Requirements: Can you copy every line of the material below word for word, without changing anything?

Material provided:
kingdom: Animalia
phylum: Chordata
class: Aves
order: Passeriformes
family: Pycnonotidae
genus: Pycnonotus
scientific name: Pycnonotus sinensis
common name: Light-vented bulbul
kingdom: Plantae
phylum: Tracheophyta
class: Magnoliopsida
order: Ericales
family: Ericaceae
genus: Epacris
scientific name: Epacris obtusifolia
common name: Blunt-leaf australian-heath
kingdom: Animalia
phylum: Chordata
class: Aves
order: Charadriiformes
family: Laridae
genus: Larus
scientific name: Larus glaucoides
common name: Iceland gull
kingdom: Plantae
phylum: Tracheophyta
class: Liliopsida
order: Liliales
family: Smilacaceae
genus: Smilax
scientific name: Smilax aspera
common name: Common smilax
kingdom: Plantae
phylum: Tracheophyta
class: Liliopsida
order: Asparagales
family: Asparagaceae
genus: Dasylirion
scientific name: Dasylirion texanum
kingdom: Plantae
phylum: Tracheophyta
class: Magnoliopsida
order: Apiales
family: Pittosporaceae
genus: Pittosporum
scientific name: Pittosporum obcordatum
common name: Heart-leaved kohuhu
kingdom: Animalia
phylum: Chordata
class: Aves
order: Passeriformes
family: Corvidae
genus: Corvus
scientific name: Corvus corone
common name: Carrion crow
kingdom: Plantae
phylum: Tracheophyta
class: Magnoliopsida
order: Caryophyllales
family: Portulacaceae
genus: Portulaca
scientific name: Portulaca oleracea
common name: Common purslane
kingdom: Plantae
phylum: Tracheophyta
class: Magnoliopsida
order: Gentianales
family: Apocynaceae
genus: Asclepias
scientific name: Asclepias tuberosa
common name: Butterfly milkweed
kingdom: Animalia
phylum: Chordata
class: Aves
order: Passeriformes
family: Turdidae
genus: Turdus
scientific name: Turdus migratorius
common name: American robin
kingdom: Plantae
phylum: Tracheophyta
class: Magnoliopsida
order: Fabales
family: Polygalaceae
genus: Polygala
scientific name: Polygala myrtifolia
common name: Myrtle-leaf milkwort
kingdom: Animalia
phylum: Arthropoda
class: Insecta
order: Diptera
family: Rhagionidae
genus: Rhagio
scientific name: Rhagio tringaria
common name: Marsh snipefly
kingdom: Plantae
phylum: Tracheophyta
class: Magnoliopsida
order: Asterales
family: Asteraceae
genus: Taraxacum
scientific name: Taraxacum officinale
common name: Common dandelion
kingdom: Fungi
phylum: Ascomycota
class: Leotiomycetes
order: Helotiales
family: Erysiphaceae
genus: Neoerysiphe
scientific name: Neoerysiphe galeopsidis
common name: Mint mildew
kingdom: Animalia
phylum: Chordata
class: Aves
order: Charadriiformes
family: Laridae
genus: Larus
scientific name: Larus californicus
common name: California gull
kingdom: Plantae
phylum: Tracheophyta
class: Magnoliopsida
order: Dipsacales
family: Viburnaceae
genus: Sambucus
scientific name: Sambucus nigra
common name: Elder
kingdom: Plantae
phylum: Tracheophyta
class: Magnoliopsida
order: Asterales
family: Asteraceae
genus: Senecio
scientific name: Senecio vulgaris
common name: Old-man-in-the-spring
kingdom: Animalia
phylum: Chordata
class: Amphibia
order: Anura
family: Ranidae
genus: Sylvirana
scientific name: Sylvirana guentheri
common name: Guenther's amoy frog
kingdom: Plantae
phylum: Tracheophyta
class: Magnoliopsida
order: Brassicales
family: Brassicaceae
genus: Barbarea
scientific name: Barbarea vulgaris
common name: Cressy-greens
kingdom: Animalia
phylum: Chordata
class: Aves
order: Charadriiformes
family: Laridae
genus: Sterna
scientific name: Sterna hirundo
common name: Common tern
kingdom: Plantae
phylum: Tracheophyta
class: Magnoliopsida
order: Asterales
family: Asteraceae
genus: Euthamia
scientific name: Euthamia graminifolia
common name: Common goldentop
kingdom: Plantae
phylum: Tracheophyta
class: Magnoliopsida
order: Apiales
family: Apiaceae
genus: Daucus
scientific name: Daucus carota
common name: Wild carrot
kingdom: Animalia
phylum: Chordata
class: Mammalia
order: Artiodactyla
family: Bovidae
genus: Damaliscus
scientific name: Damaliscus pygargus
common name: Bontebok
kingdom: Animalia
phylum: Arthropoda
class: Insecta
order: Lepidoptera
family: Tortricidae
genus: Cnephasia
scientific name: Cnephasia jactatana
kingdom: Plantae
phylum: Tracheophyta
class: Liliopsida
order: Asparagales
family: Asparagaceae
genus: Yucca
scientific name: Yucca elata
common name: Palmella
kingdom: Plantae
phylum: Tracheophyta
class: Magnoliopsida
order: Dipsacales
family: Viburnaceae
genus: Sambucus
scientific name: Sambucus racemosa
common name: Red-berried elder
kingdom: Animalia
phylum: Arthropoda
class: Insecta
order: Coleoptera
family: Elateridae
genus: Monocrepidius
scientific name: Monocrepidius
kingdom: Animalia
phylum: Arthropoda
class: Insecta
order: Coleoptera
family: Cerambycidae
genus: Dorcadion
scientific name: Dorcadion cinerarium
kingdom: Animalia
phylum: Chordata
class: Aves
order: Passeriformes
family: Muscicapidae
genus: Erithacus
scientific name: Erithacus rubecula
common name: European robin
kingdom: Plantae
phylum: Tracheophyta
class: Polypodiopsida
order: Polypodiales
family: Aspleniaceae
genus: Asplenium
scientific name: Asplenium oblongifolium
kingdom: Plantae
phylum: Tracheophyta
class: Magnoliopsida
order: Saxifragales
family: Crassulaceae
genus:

Answer to this exercise:
kingdom: Animalia
phylum: Chordata
class: Aves
order: Passeriformes
family: Pycnonotidae
genus: Pycnonotus
scientific name: Pycnonotus sinensis
common name: Light-vented bulbul
kingdom: Plantae
phylum: Tracheophyta
class: Magnoliopsida
order: Ericales
family: Ericaceae
genus: Epacris
scientific name: Epacris obtusifolia
common name: Blunt-leaf australian-heath
kingdom: Animalia
phylum: Chordata
class: Aves
order: Charadriiformes
family: Laridae
genus: Larus
scientific name: Larus glaucoides
common name: Iceland gull
kingdom: Plantae
phylum: Tracheophyta
class: Liliopsida
order: Liliales
family: Smilacaceae
genus: Smilax
scientific name: Smilax aspera
common name: Common smilax
kingdom: Plantae
phylum: Tracheophyta
class: Liliopsida
order: Asparagales
family: Asparagaceae
genus: Dasylirion
scientific name: Dasylirion texanum
kingdom: Plantae
phylum: Tracheophyta
class: Magnoliopsida
order: Apiales
family: Pittosporaceae
genus: Pittosporum
scientific name: Pittosporum obcordatum
common name: Heart-leaved kohuhu
kingdom: Animalia
phylum: Chordata
class: Aves
order: Passeriformes
family: Corvidae
genus: Corvus
scientific name: Corvus corone
common name: Carrion crow
kingdom: Plantae
phylum: Tracheophyta
class: Magnoliopsida
order: Caryophyllales
family: Portulacaceae
genus: Portulaca
scientific name: Portulaca oleracea
common name: Common purslane
kingdom: Plantae
phylum: Tracheophyta
class: Magnoliopsida
order: Gentianales
family: Apocynaceae
genus: Asclepias
scientific name: Asclepias tuberosa
common name: Butterfly milkweed
kingdom: Animalia
phylum: Chordata
class: Aves
order: Passeriformes
family: Turdidae
genus: Turdus
scientific name: Turdus migratorius
common name: American robin
kingdom: Plantae
phylum: Tracheophyta
class: Magnoliopsida
order: Fabales
family: Polygalaceae
genus: Polygala
scientific name: Polygala myrtifolia
common name: Myrtle-leaf milkwort
kingdom: Animalia
phylum: Arthropoda
class: Insecta
order: Diptera
family: Rhagionidae
genus: Rhagio
scientific name: Rhagio tringaria
common name: Marsh snipefly
kingdom: Plantae
phylum: Tracheophyta
class: Magnoliopsida
order: Asterales
family: Asteraceae
genus: Taraxacum
scientific name: Taraxacum officinale
common name: Common dandelion
kingdom: Fungi
phylum: Ascomycota
class: Leotiomycetes
order: Helotiales
family: Erysiphaceae
genus: Neoerysiphe
scientific name: Neoerysiphe galeopsidis
common name: Mint mildew
kingdom: Animalia
phylum: Chordata
class: Aves
order: Charadriiformes
family: Laridae
genus: Larus
scientific name: Larus californicus
common name: California gull
kingdom: Plantae
phylum: Tracheophyta
class: Magnoliopsida
order: Dipsacales
family: Viburnaceae
genus: Sambucus
scientific name: Sambucus nigra
common name: Elder
kingdom: Plantae
phylum: Tracheophyta
class: Magnoliopsida
order: Asterales
family: Asteraceae
genus: Senecio
scientific name: Senecio vulgaris
common name: Old-man-in-the-spring
kingdom: Animalia
phylum: Chordata
class: Amphibia
order: Anura
family: Ranidae
genus: Sylvirana
scientific name: Sylvirana guentheri
common name: Guenther's amoy frog
kingdom: Plantae
phylum: Tracheophyta
class: Magnoliopsida
order: Brassicales
family: Brassicaceae
genus: Barbarea
scientific name: Barbarea vulgaris
common name: Cressy-greens
kingdom: Animalia
phylum: Chordata
class: Aves
order: Charadriiformes
family: Laridae
genus: Sterna
scientific name: Sterna hirundo
common name: Common tern
kingdom: Plantae
phylum: Tracheophyta
class: Magnoliopsida
order: Asterales
family: Asteraceae
genus: Euthamia
scientific name: Euthamia graminifolia
common name: Common goldentop
kingdom: Plantae
phylum: Tracheophyta
class: Magnoliopsida
order: Apiales
family: Apiaceae
genus: Daucus
scientific name: Daucus carota
common name: Wild carrot
kingdom: Animalia
phylum: Chordata
class: Mammalia
order: Artiodactyla
family: Bovidae
genus: Damaliscus
scientific name: Damaliscus pygargus
common name: Bontebok
kingdom: Animalia
phylum: Arthropoda
class: Insecta
order: Lepidoptera
family: Tortricidae
genus: Cnephasia
scientific name: Cnephasia jactatana
kingdom: Plantae
phylum: Tracheophyta
class: Liliopsida
order: Asparagales
family: Asparagaceae
genus: Yucca
scientific name: Yucca elata
common name: Palmella
kingdom: Plantae
phylum: Tracheophyta
class: Magnoliopsida
order: Dipsacales
family: Viburnaceae
genus: Sambucus
scientific name: Sambucus racemosa
common name: Red-berried elder
kingdom: Animalia
phylum: Arthropoda
class: Insecta
order: Coleoptera
family: Elateridae
genus: Monocrepidius
scientific name: Monocrepidius
kingdom: Animalia
phylum: Arthropoda
class: Insecta
order: Coleoptera
family: Cerambycidae
genus: Dorcadion
scientific name: Dorcadion cinerarium
kingdom: Animalia
phylum: Chordata
class: Aves
order: Passeriformes
family: Muscicapidae
genus: Erithacus
scientific name: Erithacus rubecula
common name: European robin
kingdom: Plantae
phylum: Tracheophyta
class: Polypodiopsida
order: Polypodiales
family: Aspleniaceae
genus: Asplenium
scientific name: Asplenium oblongifolium
kingdom: Plantae
phylum: Tracheophyta
class: Magnoliopsida
order: Saxifragales
family: Crassulaceae
genus:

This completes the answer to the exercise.